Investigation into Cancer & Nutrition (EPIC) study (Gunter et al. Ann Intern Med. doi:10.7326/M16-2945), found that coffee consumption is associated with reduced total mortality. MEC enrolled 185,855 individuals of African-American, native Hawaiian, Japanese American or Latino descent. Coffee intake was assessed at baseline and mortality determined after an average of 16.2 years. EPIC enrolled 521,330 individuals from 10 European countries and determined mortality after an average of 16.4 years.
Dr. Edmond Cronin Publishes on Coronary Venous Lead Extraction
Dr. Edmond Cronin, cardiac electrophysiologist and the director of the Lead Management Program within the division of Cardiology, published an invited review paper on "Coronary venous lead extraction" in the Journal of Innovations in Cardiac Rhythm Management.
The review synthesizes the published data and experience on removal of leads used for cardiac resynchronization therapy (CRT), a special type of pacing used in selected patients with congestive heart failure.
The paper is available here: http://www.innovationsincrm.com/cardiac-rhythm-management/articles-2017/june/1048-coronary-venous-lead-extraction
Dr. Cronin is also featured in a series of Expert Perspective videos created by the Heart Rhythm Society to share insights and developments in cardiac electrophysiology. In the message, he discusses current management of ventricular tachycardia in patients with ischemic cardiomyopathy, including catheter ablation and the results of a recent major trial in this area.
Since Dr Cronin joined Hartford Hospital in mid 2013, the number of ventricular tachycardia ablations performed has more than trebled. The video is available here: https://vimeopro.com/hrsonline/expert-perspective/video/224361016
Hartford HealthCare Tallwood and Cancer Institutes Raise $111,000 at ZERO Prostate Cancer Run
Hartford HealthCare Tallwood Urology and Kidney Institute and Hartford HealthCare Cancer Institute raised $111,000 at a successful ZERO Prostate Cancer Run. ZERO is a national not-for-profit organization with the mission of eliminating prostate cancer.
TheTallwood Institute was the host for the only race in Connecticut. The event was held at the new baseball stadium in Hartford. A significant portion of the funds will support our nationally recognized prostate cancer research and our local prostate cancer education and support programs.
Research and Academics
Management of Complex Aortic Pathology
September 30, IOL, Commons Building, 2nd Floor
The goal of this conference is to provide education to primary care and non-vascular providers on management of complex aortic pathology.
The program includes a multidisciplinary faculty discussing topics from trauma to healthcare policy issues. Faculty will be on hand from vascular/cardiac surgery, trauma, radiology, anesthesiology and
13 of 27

* * * *

Which lines of the material above hold the string "Edmond"? Pull them out.

## Output of the task
Dr. Edmond Cronin Publishes on Coronary Venous Lead Extraction
Dr. Edmond Cronin, cardiac electrophysiologist and the director of the Lead Management Program within the division of Cardiology, published an invited review paper on "Coronary venous lead extraction" in the Journal of Innovations in Cardiac Rhythm Management.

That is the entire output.